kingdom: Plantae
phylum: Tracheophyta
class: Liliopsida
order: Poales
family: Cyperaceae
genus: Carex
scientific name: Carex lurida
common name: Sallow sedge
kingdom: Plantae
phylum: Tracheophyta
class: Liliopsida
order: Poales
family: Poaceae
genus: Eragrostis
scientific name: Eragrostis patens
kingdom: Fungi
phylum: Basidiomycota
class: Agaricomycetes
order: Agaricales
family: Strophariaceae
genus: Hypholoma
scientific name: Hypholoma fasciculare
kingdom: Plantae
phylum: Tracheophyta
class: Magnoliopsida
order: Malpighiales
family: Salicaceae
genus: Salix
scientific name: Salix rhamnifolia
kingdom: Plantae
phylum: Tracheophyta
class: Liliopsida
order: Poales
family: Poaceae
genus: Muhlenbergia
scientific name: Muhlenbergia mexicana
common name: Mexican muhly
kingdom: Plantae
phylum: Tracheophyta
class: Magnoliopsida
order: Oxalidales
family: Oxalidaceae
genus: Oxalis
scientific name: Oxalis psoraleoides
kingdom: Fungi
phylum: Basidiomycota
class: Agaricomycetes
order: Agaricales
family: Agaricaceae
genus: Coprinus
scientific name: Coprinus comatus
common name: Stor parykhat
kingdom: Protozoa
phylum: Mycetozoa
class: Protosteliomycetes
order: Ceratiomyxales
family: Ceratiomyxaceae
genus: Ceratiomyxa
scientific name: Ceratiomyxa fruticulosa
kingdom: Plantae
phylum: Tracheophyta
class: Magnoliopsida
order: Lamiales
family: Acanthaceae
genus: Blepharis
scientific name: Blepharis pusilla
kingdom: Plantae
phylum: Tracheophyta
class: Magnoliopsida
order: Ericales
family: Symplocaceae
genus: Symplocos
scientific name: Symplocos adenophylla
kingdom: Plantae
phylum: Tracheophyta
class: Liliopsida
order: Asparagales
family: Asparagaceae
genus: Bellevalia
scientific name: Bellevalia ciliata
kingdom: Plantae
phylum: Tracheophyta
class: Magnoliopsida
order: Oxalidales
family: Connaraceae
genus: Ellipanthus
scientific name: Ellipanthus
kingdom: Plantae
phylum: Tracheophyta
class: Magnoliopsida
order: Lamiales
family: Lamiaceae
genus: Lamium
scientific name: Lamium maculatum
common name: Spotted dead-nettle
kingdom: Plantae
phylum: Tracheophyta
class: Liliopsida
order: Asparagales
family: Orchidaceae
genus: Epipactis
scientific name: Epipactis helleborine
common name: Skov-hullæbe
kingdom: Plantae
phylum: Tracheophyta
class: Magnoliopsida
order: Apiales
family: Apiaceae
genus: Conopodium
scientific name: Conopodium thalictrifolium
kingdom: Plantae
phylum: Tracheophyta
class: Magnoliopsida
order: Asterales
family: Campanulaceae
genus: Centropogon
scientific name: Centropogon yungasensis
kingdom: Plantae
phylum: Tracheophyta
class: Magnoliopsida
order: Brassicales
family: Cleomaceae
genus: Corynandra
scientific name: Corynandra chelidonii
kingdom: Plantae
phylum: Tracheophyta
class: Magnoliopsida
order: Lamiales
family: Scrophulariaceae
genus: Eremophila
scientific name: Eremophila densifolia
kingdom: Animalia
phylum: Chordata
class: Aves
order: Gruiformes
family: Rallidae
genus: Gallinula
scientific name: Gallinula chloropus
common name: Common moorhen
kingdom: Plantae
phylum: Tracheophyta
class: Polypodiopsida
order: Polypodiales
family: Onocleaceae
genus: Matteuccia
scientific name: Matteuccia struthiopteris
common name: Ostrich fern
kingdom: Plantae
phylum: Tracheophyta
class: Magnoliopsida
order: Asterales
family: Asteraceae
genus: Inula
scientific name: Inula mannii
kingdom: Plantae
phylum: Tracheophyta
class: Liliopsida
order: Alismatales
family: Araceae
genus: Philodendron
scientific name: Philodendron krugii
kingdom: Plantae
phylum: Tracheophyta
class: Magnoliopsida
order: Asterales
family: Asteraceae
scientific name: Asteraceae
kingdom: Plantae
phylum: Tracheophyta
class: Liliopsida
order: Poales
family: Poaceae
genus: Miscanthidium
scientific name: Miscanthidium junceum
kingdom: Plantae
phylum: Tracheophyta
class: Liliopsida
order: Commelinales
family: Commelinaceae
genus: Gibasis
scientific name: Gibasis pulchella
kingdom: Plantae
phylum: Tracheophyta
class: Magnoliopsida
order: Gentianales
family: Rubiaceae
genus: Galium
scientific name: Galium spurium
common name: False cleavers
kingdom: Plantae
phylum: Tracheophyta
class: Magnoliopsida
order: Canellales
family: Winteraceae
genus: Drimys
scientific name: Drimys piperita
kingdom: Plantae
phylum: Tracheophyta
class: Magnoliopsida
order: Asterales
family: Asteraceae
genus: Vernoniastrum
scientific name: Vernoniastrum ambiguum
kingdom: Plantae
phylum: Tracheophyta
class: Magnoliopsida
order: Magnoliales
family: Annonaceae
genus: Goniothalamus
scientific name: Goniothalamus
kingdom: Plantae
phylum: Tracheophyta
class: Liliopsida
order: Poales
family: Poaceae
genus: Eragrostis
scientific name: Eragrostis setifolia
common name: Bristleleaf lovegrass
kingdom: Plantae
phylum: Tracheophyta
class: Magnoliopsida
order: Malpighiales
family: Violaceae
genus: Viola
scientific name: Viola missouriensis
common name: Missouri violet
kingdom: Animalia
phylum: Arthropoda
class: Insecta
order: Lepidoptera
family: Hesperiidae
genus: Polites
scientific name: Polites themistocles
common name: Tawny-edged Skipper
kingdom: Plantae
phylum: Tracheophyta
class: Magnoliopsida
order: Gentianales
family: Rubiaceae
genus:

::::

What the exercise asks:
Copy out every line of the data above, without changing a single character.

Exercise response:
kingdom: Plantae
phylum: Tracheophyta
class: Liliopsida
order: Poales
family: Cyperaceae
genus: Carex
scientific name: Carex lurida
common name: Sallow sedge
kingdom: Plantae
phylum: Tracheophyta
class: Liliopsida
order: Poales
family: Poaceae
genus: Eragrostis
scientific name: Eragrostis patens
kingdom: Fungi
phylum: Basidiomycota
class: Agaricomycetes
order: Agaricales
family: Strophariaceae
genus: Hypholoma
scientific name: Hypholoma fasciculare
kingdom: Plantae
phylum: Tracheophyta
class: Magnoliopsida
order: Malpighiales
family: Salicaceae
genus: Salix
scientific name: Salix rhamnifolia
kingdom: Plantae
phylum: Tracheophyta
class: Liliopsida
order: Poales
family: Poaceae
genus: Muhlenbergia
scientific name: Muhlenbergia mexicana
common name: Mexican muhly
kingdom: Plantae
phylum: Tracheophyta
class: Magnoliopsida
order: Oxalidales
family: Oxalidaceae
genus: Oxalis
scientific name: Oxalis psoraleoides
kingdom: Fungi
phylum: Basidiomycota
class: Agaricomycetes
order: Agaricales
family: Agaricaceae
genus: Coprinus
scientific name: Coprinus comatus
common name: Stor parykhat
kingdom: Protozoa
phylum: Mycetozoa
class: Protosteliomycetes
order: Ceratiomyxales
family: Ceratiomyxaceae
genus: Ceratiomyxa
scientific name: Ceratiomyxa fruticulosa
kingdom: Plantae
phylum: Tracheophyta
class: Magnoliopsida
order: Lamiales
family: Acanthaceae
genus: Blepharis
scientific name: Blepharis pusilla
kingdom: Plantae
phylum: Tracheophyta
class: Magnoliopsida
order: Ericales
family: Symplocaceae
genus: Symplocos
scientific name: Symplocos adenophylla
kingdom: Plantae
phylum: Tracheophyta
class: Liliopsida
order: Asparagales
family: Asparagaceae
genus: Bellevalia
scientific name: Bellevalia ciliata
kingdom: Plantae
phylum: Tracheophyta
class: Magnoliopsida
order: Oxalidales
family: Connaraceae
genus: Ellipanthus
scientific name: Ellipanthus
kingdom: Plantae
phylum: Tracheophyta
class: Magnoliopsida
order: Lamiales
family: Lamiaceae
genus: Lamium
scientific name: Lamium maculatum
common name: Spotted dead-nettle
kingdom: Plantae
phylum: Tracheophyta
class: Liliopsida
order: Asparagales
family: Orchidaceae
genus: Epipactis
scientific name: Epipactis helleborine
common name: Skov-hullæbe
kingdom: Plantae
phylum: Tracheophyta
class: Magnoliopsida
order: Apiales
family: Apiaceae
genus: Conopodium
scientific name: Conopodium thalictrifolium
kingdom: Plantae
phylum: Tracheophyta
class: Magnoliopsida
order: Asterales
family: Campanulaceae
genus: Centropogon
scientific name: Centropogon yungasensis
kingdom: Plantae
phylum: Tracheophyta
class: Magnoliopsida
order: Brassicales
family: Cleomaceae
genus: Corynandra
scientific name: Corynandra chelidonii
kingdom: Plantae
phylum: Tracheophyta
class: Magnoliopsida
order: Lamiales
family: Scrophulariaceae
genus: Eremophila
scientific name: Eremophila densifolia
kingdom: Animalia
phylum: Chordata
class: Aves
order: Gruiformes
family: Rallidae
genus: Gallinula
scientific name: Gallinula chloropus
common name: Common moorhen
kingdom: Plantae
phylum: Tracheophyta
class: Polypodiopsida
order: Polypodiales
family: Onocleaceae
genus: Matteuccia
scientific name: Matteuccia struthiopteris
common name: Ostrich fern
kingdom: Plantae
phylum: Tracheophyta
class: Magnoliopsida
order: Asterales
family: Asteraceae
genus: Inula
scientific name: Inula mannii
kingdom: Plantae
phylum: Tracheophyta
class: Liliopsida
order: Alismatales
family: Araceae
genus: Philodendron
scientific name: Philodendron krugii
kingdom: Plantae
phylum: Tracheophyta
class: Magnoliopsida
order: Asterales
family: Asteraceae
scientific name: Asteraceae
kingdom: Plantae
phylum: Tracheophyta
class: Liliopsida
order: Poales
family: Poaceae
genus: Miscanthidium
scientific name: Miscanthidium junceum
kingdom: Plantae
phylum: Tracheophyta
class: Liliopsida
order: Commelinales
family: Commelinaceae
genus: Gibasis
scientific name: Gibasis pulchella
kingdom: Plantae
phylum: Tracheophyta
class: Magnoliopsida
order: Gentianales
family: Rubiaceae
genus: Galium
scientific name: Galium spurium
common name: False cleavers
kingdom: Plantae
phylum: Tracheophyta
class: Magnoliopsida
order: Canellales
family: Winteraceae
genus: Drimys
scientific name: Drimys piperita
kingdom: Plantae
phylum: Tracheophyta
class: Magnoliopsida
order: Asterales
family: Asteraceae
genus: Vernoniastrum
scientific name: Vernoniastrum ambiguum
kingdom: Plantae
phylum: Tracheophyta
class: Magnoliopsida
order: Magnoliales
family: Annonaceae
genus: Goniothalamus
scientific name: Goniothalamus
kingdom: Plantae
phylum: Tracheophyta
class: Liliopsida
order: Poales
family: Poaceae
genus: Eragrostis
scientific name: Eragrostis setifolia
common name: Bristleleaf lovegrass
kingdom: Plantae
phylum: Tracheophyta
class: Magnoliopsida
order: Malpighiales
family: Violaceae
genus: Viola
scientific name: Viola missouriensis
common name: Missouri violet
kingdom: Animalia
phylum: Arthropoda
class: Insecta
order: Lepidoptera
family: Hesperiidae
genus: Polites
scientific name: Polites themistocles
common name: Tawny-edged Skipper
kingdom: Plantae
phylum: Tracheophyta
class: Magnoliopsida
order: Gentianales
family: Rubiaceae
genus:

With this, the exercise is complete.